China’s sharing economy has veered sharply away from how the term was originally defined: as a peer-to-peer exchange of underutilized goods and services. Whereas, in China, “sharing” now means almost any short-term rental of a product or service activated by a smartphone and a QR code.

 

China already has 12 unicorns—private firms valued at $1 billion or more—which is more than any other country. These include top players such as Didi Chuxing, which bought Uber’s China division in 2016, and is now the world’s largest ride-hailing company.

 

Newer Chinese unicorns include Mobike and Ofo, two free-floating bike sharing firms that innovated on a familiar model by allowing customers to park their bikes anywhere, in contrast to the more limited, dock-based systems in Europe and the United States.

 

Have you heard about 熊猫遛娃 ? Probably not ! « Panda Baby Stroller » is actually a new stroller-sharing platform developed in 2017 by CEO Zhao Wei. So, how does it work?

 

 

            First get the wechat mini QR code program                


 

              

             

 

Then use the mini program to locate a station

 

 

 

 

Customers scan the QR code located on the station with their smartphone and pay 5CNY (0.7$) an hourly rate plus a small deposit through Alipay or WeChat Pay—two popular Chinese mobile payment apps.  And it’s actually free if you use it less than 10 minutes. Once the payment has been completed the user can unlock the hand-stroller and leave. Finally, when the ride is over the user can use his phone to find the nearest station and return the stroller.

 

This concept was developed for the growing Chinese middle class, that don’t want to buy a stroller and prefer to rent one when necessary, although the younger Chinese generation is more consumption-oriented than its predecessors, according to McKinsey, in 2012 54% of China's urban households were considered "mass middle" class, meaning they earned between US$9,000 and US$16,000 per year. But by 2022, thanks to a growing number of higher-paying tech jobs in the service industry, 54% will be classified as "upper middle" class - meaning they will earn between $16,000 and $34,000 a year.

 

None of China’s bike-sharing companies are turning a profit yet.
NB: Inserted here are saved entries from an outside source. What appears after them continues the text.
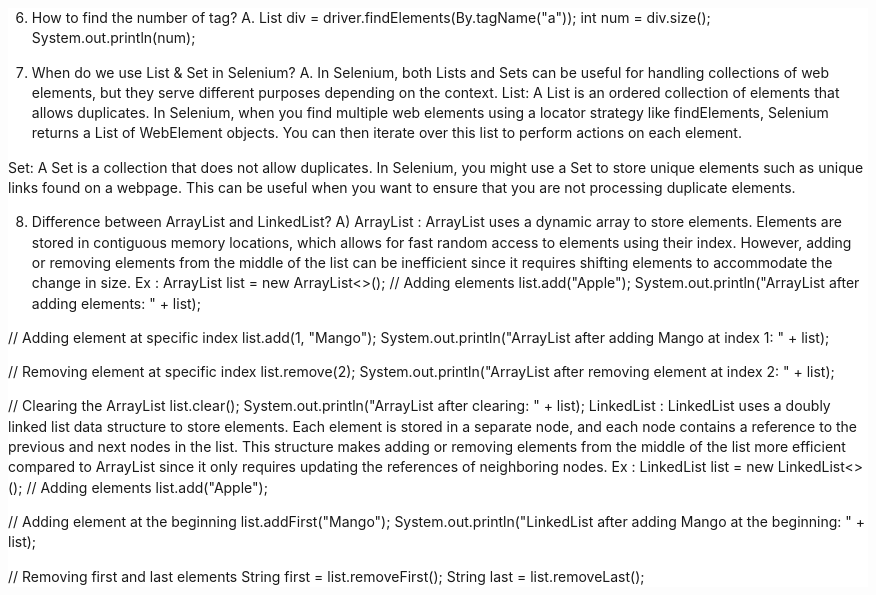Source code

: 6) How to find the number of tag?
A. List<WebElement> div = driver.findElements(By.tagName("a"));
 int num = div.size();
 System.out.println(num);

7) When do we use List & Set in Selenium?
A. In Selenium, both Lists and Sets can be useful for handling collections of web elements, but they serve different purposes depending on the context.
 List: A List is an ordered collection of elements that allows duplicates.
 In Selenium, when you find multiple web elements using a locator strategy like findElements, Selenium returns a List of WebElement objects.
 You can then iterate over this list to perform actions on each element.
 
 Set: A Set is a collection that does not allow duplicates. 
 In Selenium, you might use a Set to store unique elements such as unique links found on a webpage. 
 This can be useful when you want to ensure that you are not processing duplicate elements. 
 
8) Difference between ArrayList and LinkedList?
A) ArrayList : ArrayList uses a dynamic array to store elements.
 Elements are stored in contiguous memory locations, which allows for fast random access to elements using their index.
 However, adding or removing elements from the middle of the list can be inefficient since it requires shifting elements to accommodate the change in size.
 Ex : ArrayList<String> list = new ArrayList<>();
 // Adding elements
 list.add("Apple");
 System.out.println("ArrayList after adding elements: " + list);

 // Adding element at specific index
 list.add(1, "Mango");
 System.out.println("ArrayList after adding Mango at index 1: " + list);
 
 // Removing element at specific index
 list.remove(2);
 System.out.println("ArrayList after removing element at index 2: " + list);
 
 // Clearing the ArrayList
 list.clear();
 System.out.println("ArrayList after clearing: " + list);
 LinkedList : LinkedList uses a doubly linked list data structure to store elements.
 Each element is stored in a separate node, and each node contains a reference to the previous and next nodes in the list.
 This structure makes adding or removing elements from the middle of the list more efficient compared to ArrayList since it only requires updating the references of neighboring nodes.
 Ex : LinkedList<String> list = new LinkedList<>();
 // Adding elements
 list.add("Apple");
 
 // Adding element at the beginning
 list.addFirst("Mango");
 System.out.println("LinkedList after adding Mango at the beginning: " + list);
 
 // Removing first and last elements
 String first = list.removeFirst();
 String last = list.removeLast();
But even as they fight for market share, the data is the destination. “Collecting data is the first goal of the sharing economy,” so we could ask ourselves if this model is either economically viable and - or sustainable for the environment.

 

Let’s hope that this concept doesn’t end up like Sharing E Umbrellas when users kept their rentals and in few days the company had lost 90% of its assets.